The CLTS announces the 2021 Deirdre G. Martin Memorial Privacy Law Awards

Posted on Wednesday, June 23, 2021

The Centre for Law, Technology and Society is delighted to announce that Robin McLachlen and Meghan Sali have been awarded the Deirdre G. Martin Memorial Privacy Law Award, respectively for the best essay and best research paper in privacy law.

Launched this year by the University of Ottawa's Centre for Law, Technology and Society, the Deirdre G. Martin Memorial Privacy Law Award aims at recognizing students at the University of Ottawa’s Faculty of Law who have presented outstanding papers on the subject of privacy law.

 

Deirdre G. Martin Memorial Privacy Law Award for the Best Essay

Robin McLachlen (3rd year of JD) for “Reasonable Expectations Make Unreasonable Inferences”

Abstract: The essay argues that the reasonable expectation of privacy threshold is a legal doctrine woefully inadequate to emerging technologies of surveillance and prediction. Findings of no REP create zones of s. 8 inapplicability wherein the state is impliedly licensed to seize information without judicial oversight or constitutional restraint. Inexpensive automated surveillance technologies promise to radically augment the quantity and quality of information in these zones of s. 8 inapplicability yield. Increasingly powerful computing systems now threaten to use this gathered information to support inferences of alarming accuracy and devastating specificity. In light of these developing powers of surveillance and prediction, the article suggests that the threshold doctrine should be abandoned entirely, with specifically delineated legal authorizations substituted in its place.

 

Deirdre G. Martin Memorial Privacy Law Award for the Best Research Paper

Meghan Sali (3rd year of JD) for “A Square Peg in a Round Hole : Why Copyright is Not the Answer to the Non-Consensual Distribution of Intimate images”

Abstract: This paper responds to a brand of legal realpolitik that says using property law to respond to the non-consensual distribution of intimate images (NCDII) is appropriate and even necessary because its remedial frameworks are well-developed and provide the relief that is often most sought after by victims in the aftermath of an assault: the removal of photos from online platforms. At some level, defaulting to property frameworks is logical where it provides remedies that prove challenging for survivors of image-based sexual abuse to secure through other means. However, relying on copyright for a remedy puts survivors in the position of having to argue that the real harm they have suffered is to their property interests, rather than to their dignity, privacy, and physical safety. Furthermore, copyright remedies fail to respond to the broader societal harms and to the equality interests of women and girls whose participation in public life is limited by this kind of abuse.

 

Thanks to the generosity of friends and colleagues of Deirdre G. Martin, each student will receive an award of CA$1,500.

 

The Deirdre G. Martin Memorial Privacy Law Award was established by Deirdre G. Martin’s friends and colleagues in the Insurance Bureau of Canada’s Legal Division who want to honour her memory.

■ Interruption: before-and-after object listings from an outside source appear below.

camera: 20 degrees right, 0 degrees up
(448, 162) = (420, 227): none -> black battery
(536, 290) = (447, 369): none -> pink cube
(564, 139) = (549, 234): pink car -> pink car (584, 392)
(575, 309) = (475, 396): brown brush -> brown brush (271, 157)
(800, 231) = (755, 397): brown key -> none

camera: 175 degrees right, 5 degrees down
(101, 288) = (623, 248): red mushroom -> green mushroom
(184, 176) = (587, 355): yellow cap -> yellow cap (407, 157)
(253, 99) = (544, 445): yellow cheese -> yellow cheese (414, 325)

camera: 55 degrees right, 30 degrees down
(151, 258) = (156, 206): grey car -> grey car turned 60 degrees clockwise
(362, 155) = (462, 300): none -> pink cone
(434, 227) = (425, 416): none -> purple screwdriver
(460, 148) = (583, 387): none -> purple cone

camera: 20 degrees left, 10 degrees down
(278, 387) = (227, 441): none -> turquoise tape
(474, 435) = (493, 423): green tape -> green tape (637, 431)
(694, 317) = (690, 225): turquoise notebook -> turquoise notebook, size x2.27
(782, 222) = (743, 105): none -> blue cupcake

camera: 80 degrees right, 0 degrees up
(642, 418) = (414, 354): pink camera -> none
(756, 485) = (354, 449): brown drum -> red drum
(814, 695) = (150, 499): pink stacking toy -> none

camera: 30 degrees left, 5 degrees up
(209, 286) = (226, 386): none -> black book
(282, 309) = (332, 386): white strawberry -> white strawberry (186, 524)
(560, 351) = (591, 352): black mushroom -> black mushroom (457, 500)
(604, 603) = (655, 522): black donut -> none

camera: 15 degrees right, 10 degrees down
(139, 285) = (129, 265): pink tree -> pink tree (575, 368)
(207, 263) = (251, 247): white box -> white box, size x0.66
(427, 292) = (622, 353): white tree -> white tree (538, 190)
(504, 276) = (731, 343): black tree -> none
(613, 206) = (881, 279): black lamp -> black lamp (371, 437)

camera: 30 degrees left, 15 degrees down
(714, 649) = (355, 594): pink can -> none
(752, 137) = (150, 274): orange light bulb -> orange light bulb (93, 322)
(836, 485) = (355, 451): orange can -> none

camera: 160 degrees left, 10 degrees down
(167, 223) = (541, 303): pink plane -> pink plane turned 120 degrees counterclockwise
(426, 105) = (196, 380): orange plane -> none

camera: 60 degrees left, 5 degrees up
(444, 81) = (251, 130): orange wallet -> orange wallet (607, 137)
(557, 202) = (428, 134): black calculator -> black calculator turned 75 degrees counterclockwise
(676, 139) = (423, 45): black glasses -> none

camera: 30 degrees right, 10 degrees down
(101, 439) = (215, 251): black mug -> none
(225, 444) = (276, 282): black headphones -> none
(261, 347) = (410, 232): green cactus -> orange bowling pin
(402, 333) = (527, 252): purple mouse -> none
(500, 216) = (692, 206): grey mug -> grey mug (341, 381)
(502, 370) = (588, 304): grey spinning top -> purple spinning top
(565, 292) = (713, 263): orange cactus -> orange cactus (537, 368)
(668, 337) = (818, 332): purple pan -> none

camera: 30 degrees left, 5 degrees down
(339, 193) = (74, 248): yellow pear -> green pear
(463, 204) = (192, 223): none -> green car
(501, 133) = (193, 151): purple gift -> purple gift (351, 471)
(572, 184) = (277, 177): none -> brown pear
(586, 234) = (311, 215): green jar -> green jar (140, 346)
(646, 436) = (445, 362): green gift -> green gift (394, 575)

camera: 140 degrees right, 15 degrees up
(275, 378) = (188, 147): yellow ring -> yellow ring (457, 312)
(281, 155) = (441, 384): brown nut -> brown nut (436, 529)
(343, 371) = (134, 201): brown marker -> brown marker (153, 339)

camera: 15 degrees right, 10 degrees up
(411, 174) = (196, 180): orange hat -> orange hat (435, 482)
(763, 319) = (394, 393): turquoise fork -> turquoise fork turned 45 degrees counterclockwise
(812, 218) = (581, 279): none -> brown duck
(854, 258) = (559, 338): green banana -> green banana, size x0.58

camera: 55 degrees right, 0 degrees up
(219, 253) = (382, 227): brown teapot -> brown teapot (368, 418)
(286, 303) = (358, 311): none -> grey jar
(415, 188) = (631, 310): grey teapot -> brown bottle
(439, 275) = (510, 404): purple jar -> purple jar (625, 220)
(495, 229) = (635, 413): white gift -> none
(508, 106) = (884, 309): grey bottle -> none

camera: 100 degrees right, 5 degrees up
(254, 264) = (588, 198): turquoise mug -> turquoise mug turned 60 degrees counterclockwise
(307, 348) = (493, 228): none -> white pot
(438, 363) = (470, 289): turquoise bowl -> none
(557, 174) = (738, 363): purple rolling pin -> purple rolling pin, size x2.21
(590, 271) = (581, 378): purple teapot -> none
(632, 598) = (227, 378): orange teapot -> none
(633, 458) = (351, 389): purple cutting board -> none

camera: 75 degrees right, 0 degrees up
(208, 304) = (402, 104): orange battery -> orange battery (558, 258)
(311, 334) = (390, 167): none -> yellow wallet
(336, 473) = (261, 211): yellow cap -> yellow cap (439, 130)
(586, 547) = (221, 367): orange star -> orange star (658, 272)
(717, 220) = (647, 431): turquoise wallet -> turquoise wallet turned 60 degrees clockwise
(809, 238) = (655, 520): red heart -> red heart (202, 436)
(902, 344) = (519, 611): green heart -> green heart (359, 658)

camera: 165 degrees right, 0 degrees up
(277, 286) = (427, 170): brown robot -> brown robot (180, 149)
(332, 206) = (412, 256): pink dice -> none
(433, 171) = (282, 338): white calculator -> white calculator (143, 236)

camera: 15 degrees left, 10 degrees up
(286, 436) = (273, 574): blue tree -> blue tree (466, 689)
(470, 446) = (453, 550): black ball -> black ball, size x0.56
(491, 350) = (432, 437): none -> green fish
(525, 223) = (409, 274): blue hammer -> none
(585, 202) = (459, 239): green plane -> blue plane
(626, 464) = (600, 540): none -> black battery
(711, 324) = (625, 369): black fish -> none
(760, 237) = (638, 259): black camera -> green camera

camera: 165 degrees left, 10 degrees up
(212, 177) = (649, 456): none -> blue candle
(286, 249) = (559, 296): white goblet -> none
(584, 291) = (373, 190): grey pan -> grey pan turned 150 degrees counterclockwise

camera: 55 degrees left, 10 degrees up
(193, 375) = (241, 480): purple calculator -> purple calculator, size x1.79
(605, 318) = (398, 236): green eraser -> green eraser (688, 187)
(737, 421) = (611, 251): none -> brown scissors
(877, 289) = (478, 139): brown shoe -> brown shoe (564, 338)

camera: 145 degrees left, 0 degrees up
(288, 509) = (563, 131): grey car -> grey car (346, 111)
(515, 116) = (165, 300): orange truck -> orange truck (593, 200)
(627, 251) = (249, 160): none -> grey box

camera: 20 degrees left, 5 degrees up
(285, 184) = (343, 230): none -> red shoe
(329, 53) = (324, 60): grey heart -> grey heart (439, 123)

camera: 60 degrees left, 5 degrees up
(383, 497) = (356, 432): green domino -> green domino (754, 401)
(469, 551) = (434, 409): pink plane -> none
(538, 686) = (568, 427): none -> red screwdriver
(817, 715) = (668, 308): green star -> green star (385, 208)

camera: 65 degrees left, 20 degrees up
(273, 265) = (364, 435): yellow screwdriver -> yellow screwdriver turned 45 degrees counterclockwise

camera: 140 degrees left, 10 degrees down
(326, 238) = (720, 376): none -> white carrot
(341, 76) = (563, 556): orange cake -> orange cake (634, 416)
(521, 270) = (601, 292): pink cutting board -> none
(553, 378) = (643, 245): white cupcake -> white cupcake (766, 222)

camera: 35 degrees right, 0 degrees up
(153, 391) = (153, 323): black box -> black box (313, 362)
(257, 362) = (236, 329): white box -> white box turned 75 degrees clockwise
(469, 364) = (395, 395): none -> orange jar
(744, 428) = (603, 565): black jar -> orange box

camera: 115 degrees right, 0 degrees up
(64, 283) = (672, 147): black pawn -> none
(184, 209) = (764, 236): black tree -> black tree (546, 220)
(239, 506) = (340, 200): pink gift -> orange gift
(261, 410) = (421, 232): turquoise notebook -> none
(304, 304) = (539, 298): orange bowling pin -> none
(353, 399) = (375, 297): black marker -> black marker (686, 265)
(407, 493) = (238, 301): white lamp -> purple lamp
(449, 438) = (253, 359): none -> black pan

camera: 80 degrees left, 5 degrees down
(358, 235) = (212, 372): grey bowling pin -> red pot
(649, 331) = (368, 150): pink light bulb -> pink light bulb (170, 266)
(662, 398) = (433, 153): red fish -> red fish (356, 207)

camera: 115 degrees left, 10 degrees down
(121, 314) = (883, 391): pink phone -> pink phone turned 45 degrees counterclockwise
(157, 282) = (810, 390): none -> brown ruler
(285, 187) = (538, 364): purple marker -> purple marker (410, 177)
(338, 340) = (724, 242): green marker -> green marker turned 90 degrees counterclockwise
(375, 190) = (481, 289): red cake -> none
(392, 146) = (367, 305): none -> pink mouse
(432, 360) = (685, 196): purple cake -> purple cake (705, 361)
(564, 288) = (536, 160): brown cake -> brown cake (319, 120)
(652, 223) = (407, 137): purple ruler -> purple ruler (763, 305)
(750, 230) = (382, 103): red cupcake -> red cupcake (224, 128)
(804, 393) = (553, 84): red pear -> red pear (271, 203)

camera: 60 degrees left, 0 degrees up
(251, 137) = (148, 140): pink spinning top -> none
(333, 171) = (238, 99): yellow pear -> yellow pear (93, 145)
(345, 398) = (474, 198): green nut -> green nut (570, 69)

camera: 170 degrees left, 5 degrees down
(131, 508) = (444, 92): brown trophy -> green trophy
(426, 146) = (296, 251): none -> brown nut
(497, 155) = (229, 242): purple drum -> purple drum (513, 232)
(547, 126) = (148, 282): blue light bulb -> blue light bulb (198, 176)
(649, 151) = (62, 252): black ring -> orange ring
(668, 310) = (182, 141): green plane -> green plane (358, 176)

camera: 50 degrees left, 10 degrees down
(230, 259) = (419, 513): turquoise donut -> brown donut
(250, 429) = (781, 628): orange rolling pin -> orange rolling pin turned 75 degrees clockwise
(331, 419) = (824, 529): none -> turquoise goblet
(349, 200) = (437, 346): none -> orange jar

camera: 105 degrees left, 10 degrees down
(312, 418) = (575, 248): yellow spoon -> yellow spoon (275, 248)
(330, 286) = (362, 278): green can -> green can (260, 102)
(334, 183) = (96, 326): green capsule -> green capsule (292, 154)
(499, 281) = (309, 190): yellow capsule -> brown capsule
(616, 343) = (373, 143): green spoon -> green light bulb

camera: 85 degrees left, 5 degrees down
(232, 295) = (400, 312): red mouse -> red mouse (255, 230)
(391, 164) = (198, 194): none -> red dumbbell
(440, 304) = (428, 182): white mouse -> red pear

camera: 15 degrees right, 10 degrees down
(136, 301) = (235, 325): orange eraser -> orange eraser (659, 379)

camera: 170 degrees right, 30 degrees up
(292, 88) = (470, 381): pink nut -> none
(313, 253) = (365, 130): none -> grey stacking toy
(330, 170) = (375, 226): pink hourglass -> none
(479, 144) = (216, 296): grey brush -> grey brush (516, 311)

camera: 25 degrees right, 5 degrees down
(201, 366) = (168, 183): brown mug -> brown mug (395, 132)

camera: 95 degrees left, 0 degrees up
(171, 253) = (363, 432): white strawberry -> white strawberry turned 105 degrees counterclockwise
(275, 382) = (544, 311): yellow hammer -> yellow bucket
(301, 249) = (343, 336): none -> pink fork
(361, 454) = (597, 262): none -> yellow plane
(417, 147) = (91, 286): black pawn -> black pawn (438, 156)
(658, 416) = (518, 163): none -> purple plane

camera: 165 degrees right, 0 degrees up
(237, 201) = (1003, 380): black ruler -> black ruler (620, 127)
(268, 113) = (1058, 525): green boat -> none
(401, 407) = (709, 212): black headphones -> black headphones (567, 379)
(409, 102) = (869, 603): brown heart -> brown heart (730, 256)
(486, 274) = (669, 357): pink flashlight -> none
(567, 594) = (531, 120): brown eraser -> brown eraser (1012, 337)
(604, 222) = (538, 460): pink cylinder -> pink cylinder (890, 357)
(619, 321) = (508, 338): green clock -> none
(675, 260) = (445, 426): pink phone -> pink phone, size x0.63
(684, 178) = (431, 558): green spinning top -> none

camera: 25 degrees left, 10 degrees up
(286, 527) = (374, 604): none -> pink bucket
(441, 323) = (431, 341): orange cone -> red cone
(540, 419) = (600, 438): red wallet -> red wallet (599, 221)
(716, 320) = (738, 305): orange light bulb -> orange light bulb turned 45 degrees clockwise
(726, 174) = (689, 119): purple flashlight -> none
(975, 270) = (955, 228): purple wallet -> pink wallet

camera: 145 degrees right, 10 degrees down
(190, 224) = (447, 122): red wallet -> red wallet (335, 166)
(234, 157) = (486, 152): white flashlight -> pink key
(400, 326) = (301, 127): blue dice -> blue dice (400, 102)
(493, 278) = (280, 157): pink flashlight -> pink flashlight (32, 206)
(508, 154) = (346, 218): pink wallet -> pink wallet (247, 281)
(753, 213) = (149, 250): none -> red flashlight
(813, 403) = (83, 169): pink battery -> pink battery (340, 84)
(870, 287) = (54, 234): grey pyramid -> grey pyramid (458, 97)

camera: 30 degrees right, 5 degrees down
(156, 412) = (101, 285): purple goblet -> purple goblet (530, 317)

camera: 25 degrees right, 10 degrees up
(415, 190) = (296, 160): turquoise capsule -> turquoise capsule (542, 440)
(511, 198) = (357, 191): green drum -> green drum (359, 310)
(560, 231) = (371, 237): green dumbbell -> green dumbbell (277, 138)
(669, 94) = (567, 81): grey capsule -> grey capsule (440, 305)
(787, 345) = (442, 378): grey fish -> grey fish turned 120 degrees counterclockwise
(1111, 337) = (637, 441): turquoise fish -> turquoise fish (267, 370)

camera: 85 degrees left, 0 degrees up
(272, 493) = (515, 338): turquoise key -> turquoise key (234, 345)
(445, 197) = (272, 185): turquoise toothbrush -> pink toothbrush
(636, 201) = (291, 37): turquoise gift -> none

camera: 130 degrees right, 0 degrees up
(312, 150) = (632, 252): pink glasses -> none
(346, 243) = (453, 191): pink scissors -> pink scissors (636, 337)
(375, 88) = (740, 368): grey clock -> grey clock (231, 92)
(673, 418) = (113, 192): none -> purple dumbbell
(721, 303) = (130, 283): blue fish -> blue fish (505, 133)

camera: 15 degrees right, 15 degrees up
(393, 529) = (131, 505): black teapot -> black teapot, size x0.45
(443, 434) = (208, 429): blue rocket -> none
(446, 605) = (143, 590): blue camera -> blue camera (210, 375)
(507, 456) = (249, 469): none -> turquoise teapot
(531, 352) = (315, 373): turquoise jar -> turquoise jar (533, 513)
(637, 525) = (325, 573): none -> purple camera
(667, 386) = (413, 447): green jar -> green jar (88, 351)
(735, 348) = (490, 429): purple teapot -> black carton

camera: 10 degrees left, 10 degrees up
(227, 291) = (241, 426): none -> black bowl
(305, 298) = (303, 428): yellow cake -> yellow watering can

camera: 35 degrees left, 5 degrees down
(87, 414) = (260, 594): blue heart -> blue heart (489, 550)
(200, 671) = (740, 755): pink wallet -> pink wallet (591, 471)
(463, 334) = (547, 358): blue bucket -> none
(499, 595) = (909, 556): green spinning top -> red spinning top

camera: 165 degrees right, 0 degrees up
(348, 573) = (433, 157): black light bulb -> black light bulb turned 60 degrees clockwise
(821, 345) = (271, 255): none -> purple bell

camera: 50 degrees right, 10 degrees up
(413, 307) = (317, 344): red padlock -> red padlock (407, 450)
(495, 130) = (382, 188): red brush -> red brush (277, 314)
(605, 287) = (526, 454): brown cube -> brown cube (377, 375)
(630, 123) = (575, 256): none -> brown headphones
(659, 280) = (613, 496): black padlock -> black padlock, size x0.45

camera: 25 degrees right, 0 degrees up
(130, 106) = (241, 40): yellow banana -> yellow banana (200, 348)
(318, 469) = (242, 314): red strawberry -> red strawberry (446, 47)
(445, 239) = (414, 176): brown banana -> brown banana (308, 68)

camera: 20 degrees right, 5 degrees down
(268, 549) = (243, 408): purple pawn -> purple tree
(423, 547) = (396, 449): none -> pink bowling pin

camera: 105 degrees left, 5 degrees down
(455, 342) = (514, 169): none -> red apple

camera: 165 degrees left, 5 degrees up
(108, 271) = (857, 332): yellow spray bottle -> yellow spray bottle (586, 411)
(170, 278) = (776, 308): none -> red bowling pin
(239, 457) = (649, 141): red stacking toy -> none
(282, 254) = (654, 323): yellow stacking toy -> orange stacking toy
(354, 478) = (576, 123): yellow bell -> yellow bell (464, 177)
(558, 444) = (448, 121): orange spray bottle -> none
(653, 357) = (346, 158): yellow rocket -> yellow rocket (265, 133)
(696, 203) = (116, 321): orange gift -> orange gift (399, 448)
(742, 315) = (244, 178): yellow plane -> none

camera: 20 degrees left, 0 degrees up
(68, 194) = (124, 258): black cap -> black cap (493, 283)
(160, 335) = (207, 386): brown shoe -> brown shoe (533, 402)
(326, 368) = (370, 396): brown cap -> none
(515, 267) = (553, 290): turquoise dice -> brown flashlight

All professors teaching a privacy law-related course at the Faculty of Law were invited to nominate the best papers written during the 2020-2021 academic year by a student from the Common Law Section, the Civil Law Section or the Graduate Studies. The Selection Committee was comprised of Professor Michael Geist, Professor Teresa Scassa and Professor Florian Martin-Bariteau.

 

About Deirdre G. Martin

Deirdre G. Martin earned her law degree cum laude in 1978 from the Faculty of Law, Common Law Section at the University of Ottawa. She was Senior Counsel with the Insurance Bureau of Canada from 1998 to 2006. She was an expert on the application of the federal, Alberta and British Columbia privacy laws to the property and casualty insurance industry. She was a gifted speaker who enjoyed making presentations on the implementation of these privacy laws. Between 2001 and 2004, she gave training seminars and presentations across Canada to over two thousand people from P&C insurance companies, independent brokers and claims adjusters.